La stampa algerina, in parte almeno, l’aveva definita comunque insufficiente e “troppo prudente”. Tuttavia la scelta di Emmanuel Macron di presenziare alla cerimonia in memoria degli algerini assassinati – a centinaia, circa 400, in gran parte annegati – il il 17 ottobre 1961, andrebbe valutata come un passo in avanti. Per quanto piccolo. Definendo la strage di centinaia di civili inermi, che manifestavano per l’indipendenza dell’Algeria, come “des crimes inexcusables pour la République”, si è espresso in maniera più chiara anche rispetto a Hollande che nel 2012 aveva parlato di una “sanglante répression”.
Il 17 ottobre Macron aveva deposto una corona di fiori sul luogo del massacro, le sponde della Senna a Colombes, nord-ovest dell’hinterland di Parigi. Massacro rimasto impunito, volutamente ignorato e non ammesso pubblicamente per decenni.

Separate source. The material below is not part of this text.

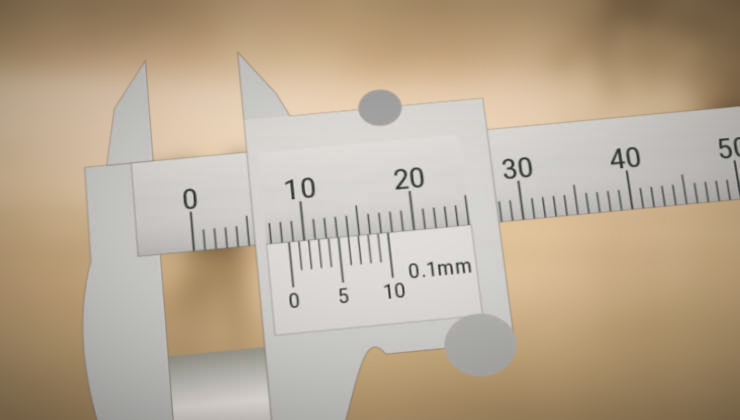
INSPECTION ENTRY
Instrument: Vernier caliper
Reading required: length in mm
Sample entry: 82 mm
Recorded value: 8.6 mm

Niente discorsi ufficiali, temendone forse le inevitabili implicazioni (tra cui i dovuti risarcimenti e riparazioni ai discendenti delle vittime). Tuttavia, in un comunicato successivo Macron riconosceva appunto che “les crimes commis cette nuit-là sous l’autorité de Maurice Papon [all’epoca prefetto di polizia di Parigi] sont inexcusables pour la République”.
Per ora quindi solo un gesto simbolico, ma che forse preannuncia il doveroso passo successivo, il definitivo riconoscimento di un vero e proprio “crimine di Stato”. Come richiesto dai discendenti delle vittime, da intellettuali e politici algerini e anche da una parte della sinistra francese. Forse – come del resto era inevitabile – ci stiamo arrivando.

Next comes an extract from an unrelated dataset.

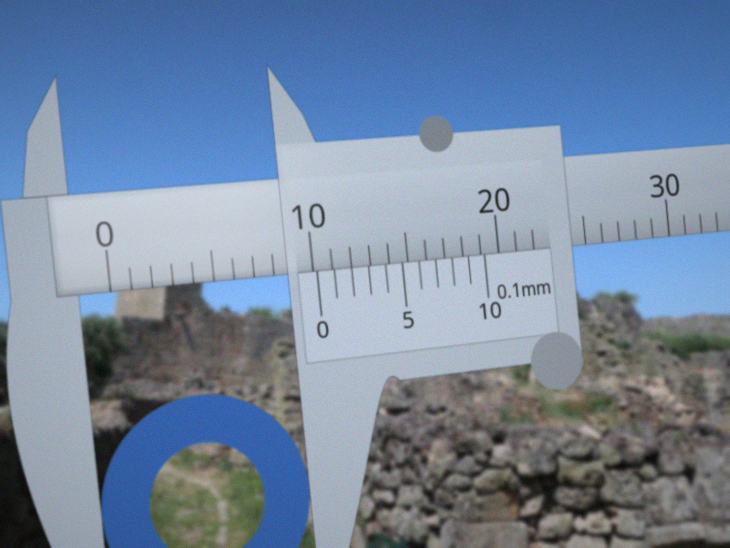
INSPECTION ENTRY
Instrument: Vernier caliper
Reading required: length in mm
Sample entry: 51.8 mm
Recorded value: 10.2 mm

Anche questa vicenda in fondo è rivelatrice del profondo malessere che attanaglia la Francia ogni qual volta deve fare i conti con il proprio passato coloniale e con gli innumerevoli crimini commessi. Non solo dall’OAS, ma anche dall’esercito e dalla polizia della “Republique”.
Ma, come si diceva, serpeggia anche una certa insoddisfazione.
Per lo studioso Hosni Kitouni il presidente francese non si sarebbe esposto più di tanto (“a fait a minima reconnaître les crimes sans les qualifier”). In sostanza, “une veritable reculade” rispetto a quanto sarebbe stato lecito attendersi. Inoltre, sostiene ancora Hosni Kitouni, quando Macron dichiara di riconoscere tutti i crimini, compresi quelli del FLN, starebbe mettendo sullo stesso piano aggressori e aggrediti, oppressori e oppressi, carnefici e vittime. Per lo studioso quasi una forma di “negazionismo”.
Ugualmente lo storico algerino Mohammed Harbi, intervistato da “Le Monde”, affermava che la Francia non può minimizzare, lesinare (“faire l’économie”) quando affronta la questione della strage del 17 ottobre 1961.
Anche per Harbi il presidente Macron dovrebbe ammettere pubblicamente che si è trattato di un “Massacre d’Etat”. Gli riconosce tuttavia il coraggio di aver aperto “il cantiere” in un Paese dove conta ancora molto il peso dei “nostalgici” (presumibilmente un riferimento al Front National). Quanto alla proposta di “rèconciliation mémorielle” avanzata in gennaio da Benjamin Stora, per Harbi sarebbe preferibile un diverso approccio, quello basato su “verità e giustizia”: in quanto “è la giustizia che favorisce la riconciliazione, non il contrario”.
E comunque – intervenendo sui media – anche Benjamin Stora sosteneva che gli eventi del 17 ottobre vanno inquadrati e riconosciuti come “crimine di Stato”.